Supplied data Block Start
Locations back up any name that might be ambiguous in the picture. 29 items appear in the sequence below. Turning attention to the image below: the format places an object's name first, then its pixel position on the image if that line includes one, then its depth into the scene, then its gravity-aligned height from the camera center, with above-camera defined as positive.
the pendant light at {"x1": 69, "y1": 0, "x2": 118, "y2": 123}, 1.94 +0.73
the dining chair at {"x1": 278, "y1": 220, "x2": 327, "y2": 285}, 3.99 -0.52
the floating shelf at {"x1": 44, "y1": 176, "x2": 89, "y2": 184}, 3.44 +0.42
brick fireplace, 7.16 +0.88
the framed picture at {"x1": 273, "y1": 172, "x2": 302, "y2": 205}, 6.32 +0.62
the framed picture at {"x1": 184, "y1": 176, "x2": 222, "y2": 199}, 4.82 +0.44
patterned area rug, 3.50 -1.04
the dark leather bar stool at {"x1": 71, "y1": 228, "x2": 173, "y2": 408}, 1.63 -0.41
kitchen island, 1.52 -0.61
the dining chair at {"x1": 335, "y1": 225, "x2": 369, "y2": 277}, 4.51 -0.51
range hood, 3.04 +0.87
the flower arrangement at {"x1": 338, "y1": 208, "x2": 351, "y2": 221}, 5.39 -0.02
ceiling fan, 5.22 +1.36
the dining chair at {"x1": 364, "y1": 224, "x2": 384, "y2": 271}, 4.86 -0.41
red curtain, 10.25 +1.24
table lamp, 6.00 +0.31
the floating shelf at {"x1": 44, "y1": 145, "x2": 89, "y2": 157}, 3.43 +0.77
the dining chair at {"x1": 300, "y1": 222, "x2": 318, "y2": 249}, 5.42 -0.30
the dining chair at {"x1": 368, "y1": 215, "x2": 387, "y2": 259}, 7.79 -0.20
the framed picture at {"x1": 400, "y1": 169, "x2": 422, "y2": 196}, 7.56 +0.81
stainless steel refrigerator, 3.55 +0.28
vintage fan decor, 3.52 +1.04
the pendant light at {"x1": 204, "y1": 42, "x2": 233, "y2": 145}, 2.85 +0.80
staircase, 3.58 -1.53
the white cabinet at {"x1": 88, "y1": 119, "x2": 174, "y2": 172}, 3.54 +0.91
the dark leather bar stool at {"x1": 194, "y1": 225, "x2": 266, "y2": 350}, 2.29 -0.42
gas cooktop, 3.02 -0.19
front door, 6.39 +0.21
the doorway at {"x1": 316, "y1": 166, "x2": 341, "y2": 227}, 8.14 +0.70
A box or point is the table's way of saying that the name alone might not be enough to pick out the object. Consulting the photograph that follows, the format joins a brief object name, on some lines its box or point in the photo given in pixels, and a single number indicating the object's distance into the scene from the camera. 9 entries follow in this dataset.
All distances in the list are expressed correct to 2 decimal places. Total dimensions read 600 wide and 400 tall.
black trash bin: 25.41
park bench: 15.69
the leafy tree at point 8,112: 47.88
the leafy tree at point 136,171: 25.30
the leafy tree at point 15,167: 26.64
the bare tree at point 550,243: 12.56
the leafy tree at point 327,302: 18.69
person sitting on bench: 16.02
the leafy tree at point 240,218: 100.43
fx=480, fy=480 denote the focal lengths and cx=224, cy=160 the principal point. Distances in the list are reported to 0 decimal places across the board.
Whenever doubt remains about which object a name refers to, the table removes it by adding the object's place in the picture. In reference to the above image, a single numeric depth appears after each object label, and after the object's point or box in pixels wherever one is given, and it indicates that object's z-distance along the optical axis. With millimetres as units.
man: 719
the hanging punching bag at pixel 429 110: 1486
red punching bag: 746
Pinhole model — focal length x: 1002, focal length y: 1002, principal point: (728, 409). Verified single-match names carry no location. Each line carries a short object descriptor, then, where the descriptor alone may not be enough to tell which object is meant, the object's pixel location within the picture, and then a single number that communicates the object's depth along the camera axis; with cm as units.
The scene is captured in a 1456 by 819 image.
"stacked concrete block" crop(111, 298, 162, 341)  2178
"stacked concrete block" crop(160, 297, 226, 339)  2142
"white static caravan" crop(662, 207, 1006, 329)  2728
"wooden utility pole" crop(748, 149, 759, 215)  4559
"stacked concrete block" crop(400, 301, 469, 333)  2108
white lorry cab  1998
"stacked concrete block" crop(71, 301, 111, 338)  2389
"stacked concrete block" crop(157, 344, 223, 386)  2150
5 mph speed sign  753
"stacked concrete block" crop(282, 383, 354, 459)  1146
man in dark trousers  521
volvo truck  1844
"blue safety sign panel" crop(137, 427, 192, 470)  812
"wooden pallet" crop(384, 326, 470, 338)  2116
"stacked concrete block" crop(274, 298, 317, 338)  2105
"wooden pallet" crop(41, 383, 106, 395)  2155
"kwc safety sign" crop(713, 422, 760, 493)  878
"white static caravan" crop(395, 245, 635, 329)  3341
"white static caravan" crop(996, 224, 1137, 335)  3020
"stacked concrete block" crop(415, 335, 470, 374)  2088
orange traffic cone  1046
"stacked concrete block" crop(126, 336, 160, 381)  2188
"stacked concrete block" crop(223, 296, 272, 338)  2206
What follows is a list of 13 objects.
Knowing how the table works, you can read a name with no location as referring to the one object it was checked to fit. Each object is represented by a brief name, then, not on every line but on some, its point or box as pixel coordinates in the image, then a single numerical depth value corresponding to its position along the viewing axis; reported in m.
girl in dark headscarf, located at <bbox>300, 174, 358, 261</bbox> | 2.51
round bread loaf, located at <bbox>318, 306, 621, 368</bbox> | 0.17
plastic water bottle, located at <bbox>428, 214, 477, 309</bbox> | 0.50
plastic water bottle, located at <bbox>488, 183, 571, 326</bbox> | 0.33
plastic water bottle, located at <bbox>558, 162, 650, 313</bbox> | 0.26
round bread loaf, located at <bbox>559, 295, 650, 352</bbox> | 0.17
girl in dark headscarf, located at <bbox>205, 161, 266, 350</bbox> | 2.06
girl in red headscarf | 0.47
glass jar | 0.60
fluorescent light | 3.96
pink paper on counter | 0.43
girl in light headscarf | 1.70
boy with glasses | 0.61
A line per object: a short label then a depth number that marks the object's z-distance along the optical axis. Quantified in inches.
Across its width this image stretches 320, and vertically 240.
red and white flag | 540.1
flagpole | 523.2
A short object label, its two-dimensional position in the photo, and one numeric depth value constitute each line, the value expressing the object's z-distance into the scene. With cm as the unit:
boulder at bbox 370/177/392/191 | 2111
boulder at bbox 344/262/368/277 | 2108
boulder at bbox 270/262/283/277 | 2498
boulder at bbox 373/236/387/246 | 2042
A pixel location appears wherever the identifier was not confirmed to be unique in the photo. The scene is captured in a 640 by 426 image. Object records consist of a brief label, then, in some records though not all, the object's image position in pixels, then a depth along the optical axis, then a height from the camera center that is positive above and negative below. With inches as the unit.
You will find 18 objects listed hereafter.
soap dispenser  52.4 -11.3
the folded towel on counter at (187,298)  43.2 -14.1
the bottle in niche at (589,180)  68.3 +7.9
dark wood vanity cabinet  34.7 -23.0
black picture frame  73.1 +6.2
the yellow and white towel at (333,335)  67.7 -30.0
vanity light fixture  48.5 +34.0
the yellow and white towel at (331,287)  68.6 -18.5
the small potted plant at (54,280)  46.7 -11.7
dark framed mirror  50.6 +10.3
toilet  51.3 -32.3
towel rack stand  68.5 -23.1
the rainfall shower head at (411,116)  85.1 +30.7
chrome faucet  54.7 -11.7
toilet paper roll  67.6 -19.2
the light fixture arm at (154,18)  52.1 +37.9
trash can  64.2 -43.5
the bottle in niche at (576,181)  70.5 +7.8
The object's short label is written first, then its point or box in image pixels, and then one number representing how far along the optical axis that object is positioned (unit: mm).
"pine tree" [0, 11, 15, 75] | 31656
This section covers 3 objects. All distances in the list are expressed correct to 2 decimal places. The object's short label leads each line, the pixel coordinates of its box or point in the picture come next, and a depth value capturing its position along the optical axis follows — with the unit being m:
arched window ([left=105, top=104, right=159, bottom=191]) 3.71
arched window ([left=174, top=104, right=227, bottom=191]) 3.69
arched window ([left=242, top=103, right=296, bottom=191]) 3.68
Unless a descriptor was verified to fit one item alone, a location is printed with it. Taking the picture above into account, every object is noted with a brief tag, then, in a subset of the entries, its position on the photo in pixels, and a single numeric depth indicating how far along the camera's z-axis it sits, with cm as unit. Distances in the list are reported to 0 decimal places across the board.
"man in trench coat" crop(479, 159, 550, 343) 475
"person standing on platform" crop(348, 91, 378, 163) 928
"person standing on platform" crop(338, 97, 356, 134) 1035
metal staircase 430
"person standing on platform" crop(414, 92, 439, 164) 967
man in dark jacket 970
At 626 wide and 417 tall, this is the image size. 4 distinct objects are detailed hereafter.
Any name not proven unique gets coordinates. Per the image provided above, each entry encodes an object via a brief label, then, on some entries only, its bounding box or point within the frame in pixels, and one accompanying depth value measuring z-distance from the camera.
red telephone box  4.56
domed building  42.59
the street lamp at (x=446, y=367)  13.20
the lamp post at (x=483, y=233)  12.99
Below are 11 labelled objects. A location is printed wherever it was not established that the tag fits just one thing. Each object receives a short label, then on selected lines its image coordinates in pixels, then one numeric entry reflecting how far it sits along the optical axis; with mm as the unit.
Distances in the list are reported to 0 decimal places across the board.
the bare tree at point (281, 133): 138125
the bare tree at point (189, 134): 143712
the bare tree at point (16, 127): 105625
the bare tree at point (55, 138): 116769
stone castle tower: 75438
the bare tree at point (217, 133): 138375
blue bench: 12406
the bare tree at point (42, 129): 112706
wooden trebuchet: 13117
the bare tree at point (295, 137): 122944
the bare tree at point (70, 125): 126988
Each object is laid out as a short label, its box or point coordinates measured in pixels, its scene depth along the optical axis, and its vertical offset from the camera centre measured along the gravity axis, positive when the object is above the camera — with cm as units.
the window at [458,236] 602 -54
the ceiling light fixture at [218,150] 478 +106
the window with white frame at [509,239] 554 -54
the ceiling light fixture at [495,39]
Supplied data Block End
» **Task description**
The expected response consists solely of the lines from the one with "the ceiling light fixture at [218,150]" through the end of the records, repeated exactly.

» **Expected output**
the ceiling light fixture at [218,150] 478 +106
the window with white frame at [509,239] 554 -54
the ceiling light fixture at [495,39]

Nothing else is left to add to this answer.